Mick Byrne leans across the barrier and in a conspiratorial whisper, reveals that the All Blacks had been given the wrong balls to practice with before the game.
He's saying this not just to explain why Daniel Carter didn't have a great day kicking for goal against Scotland, but to heighten this growing sense that the All Blacks are up against some invisible force at the 2007 Rugby World Cup.
The All Blacks had just beaten Scotland 40-0 at Murrayfield Stadium in Edinburgh, which in itself was a bit weird. Not that they had beaten Scotland, but that they were in Edinburgh when the World Cup was in France.
The Scots had voted for France to host the 2007 tournament and were rewarded with two games, one of which was against the All Blacks.
It was a farce that the Scots could play on their home ground at a World Cup they weren't hosting, made surreal by the stadium announcements being in French.
When Wales tried to do the same thing in 2015 – play Australia in Cardiff when the World Cup was in England – the Wallabies refused and World Rugby backed them.
Adding to the weirdness was that the Scots had duped World Rugby by submitting before the tournament a jersey they weren't actually going to wear at the World Cup.
All teams had to submit a first and alternative choice jersey so potential colour clashes could be identified.
The upshot was that New Zealand were wrongly kicked out of their black jerseys – didn't even take them to Edinburgh – and the two teams played in remarkably similar grey shirts in one of the worst colour clashes of modern times.

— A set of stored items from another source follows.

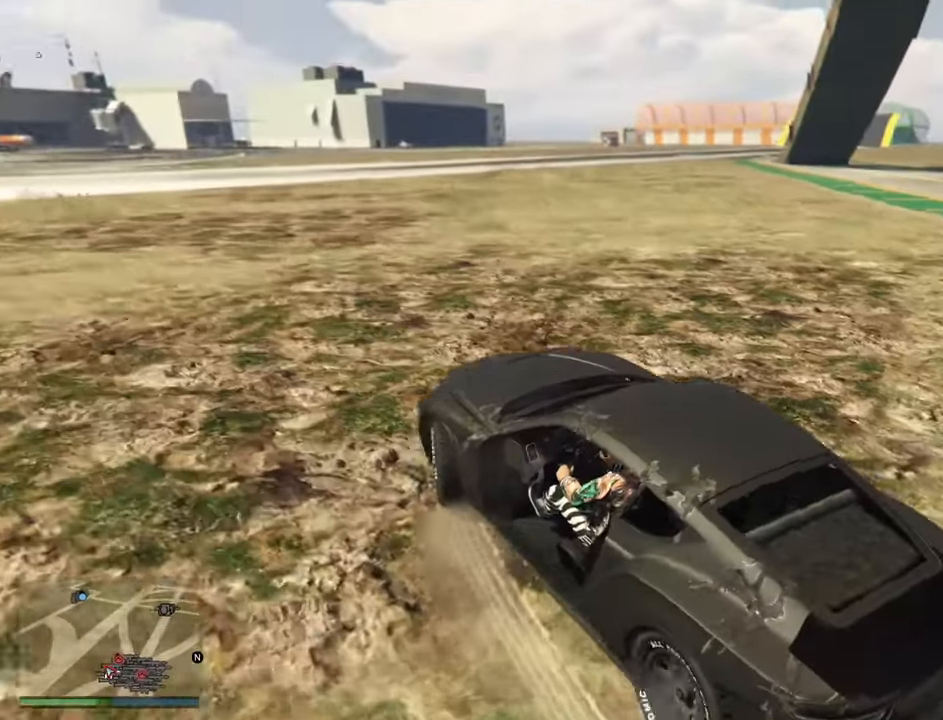
{"buttons": ["R2"], "left_stick": "center", "right_stick": "center", "events": [[233, "left_stick", "center"], [467, "right_stick", "center"]]}
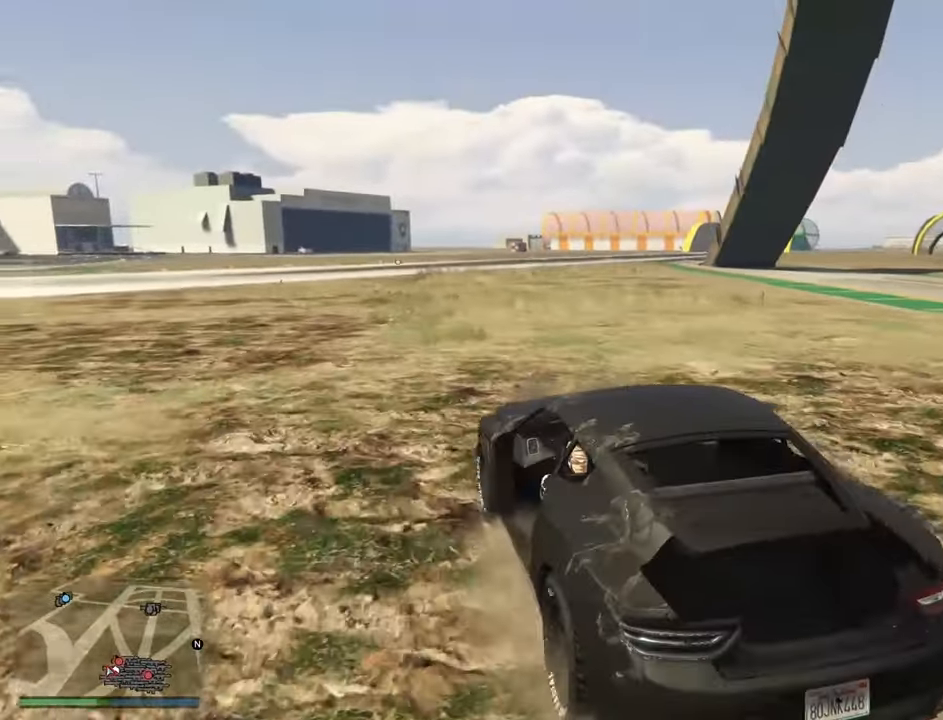
{"buttons": ["R2"], "left_stick": "up-right", "right_stick": "center", "events": [[433, "left_stick", "up-right"]]}
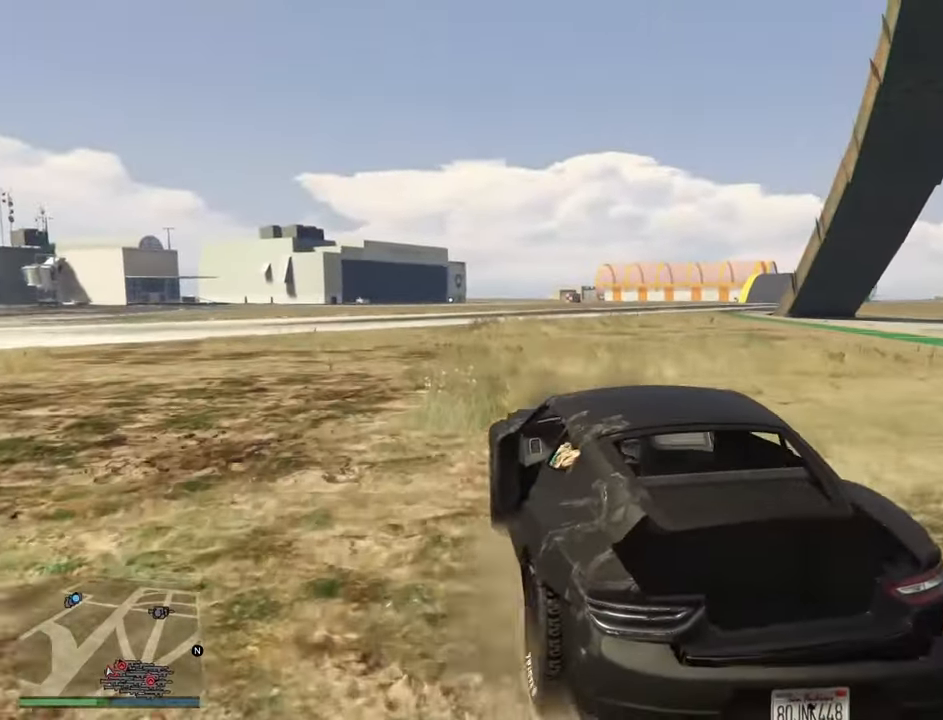
{"buttons": ["R2"], "left_stick": "right", "right_stick": "center", "events": [[83, "left_stick", "right"]]}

So Byrne, who was funnelling his way out the stadium through the media mixed zone, mentions the balls because there is uneasiness developing within the All Blacks.

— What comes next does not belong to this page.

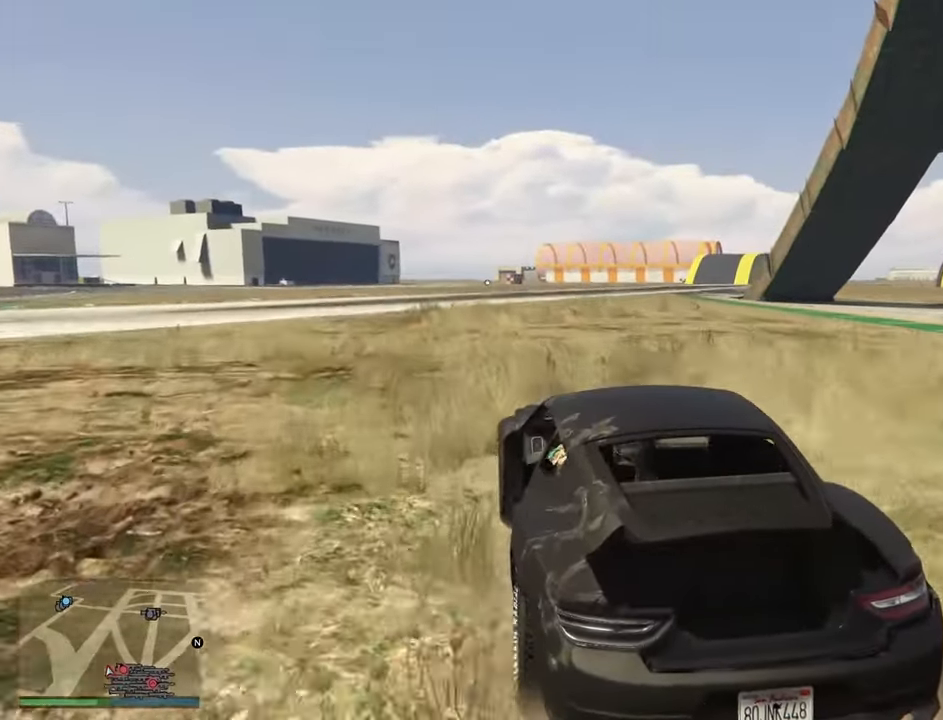
{"buttons": ["R2"], "left_stick": "center", "right_stick": "right", "events": [[167, "right_stick", "right"], [500, "left_stick", "center"]]}
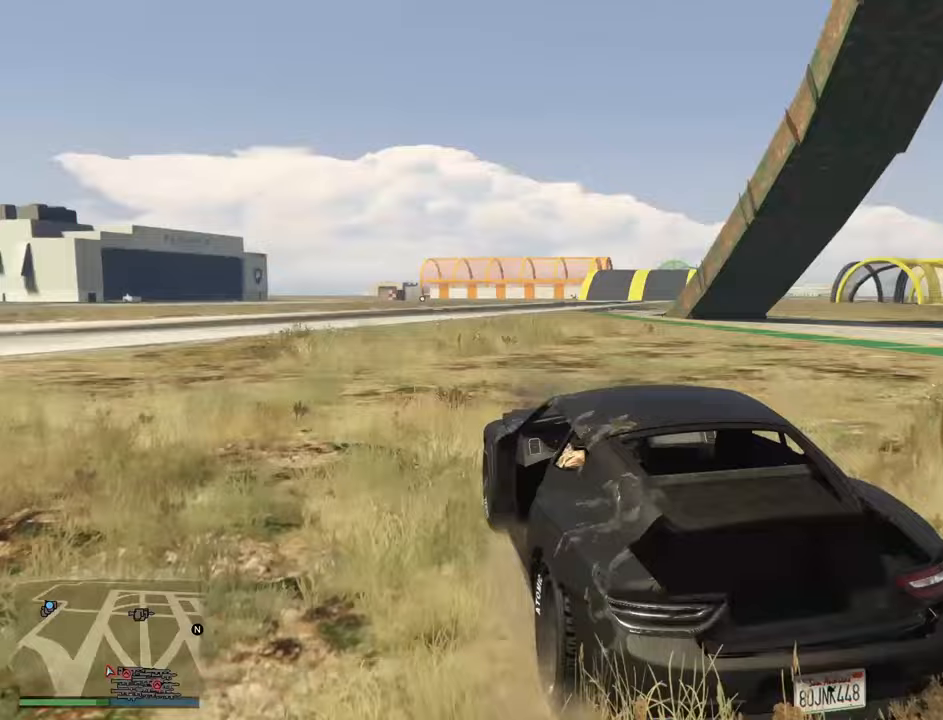
{"buttons": ["R2"], "left_stick": "center", "right_stick": "right", "events": []}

Are they paranoid or right to believe opponents and officials are working hard to undermine them anyway they can?
When they had played Portugal in Lyon the week before, they were asked by a World Rugby official to not scrummage at full power.
The global body was worried about injury and so as everyone else at the tournament was taking lumps out of each other, the All Blacks were being asked to take it easy.
When the All Blacks arrived in Toulouse to play their last pool game against Romania, they knew they would be facing France in the quarter-final.
Not in Paris, though, but in Cardiff because the Welsh had also been rewarded for giving the French their vote.
And New Zealand Rugby chief executive Chris Moller knew there was going to be another battle about kit and sensed that it was undeniable there was an anti-All Blacks vibe at the tournament.
It seemed, at the time, that he should have bigger things to worry about, but he saw this looming battle as a means to test how much support New Zealand had within World Rugby.
He felt that test jerseys should not be 'doctored' for commercial gain – that it was wrong that England, as an example, had a purple jersey they occasionally wore.
He felt countries should be restricted to having two options that had to be in designated traditional colours. He didn't like exploiting fans and he liked even less that the French had 'darkened' their traditional jersey so that it was almost black.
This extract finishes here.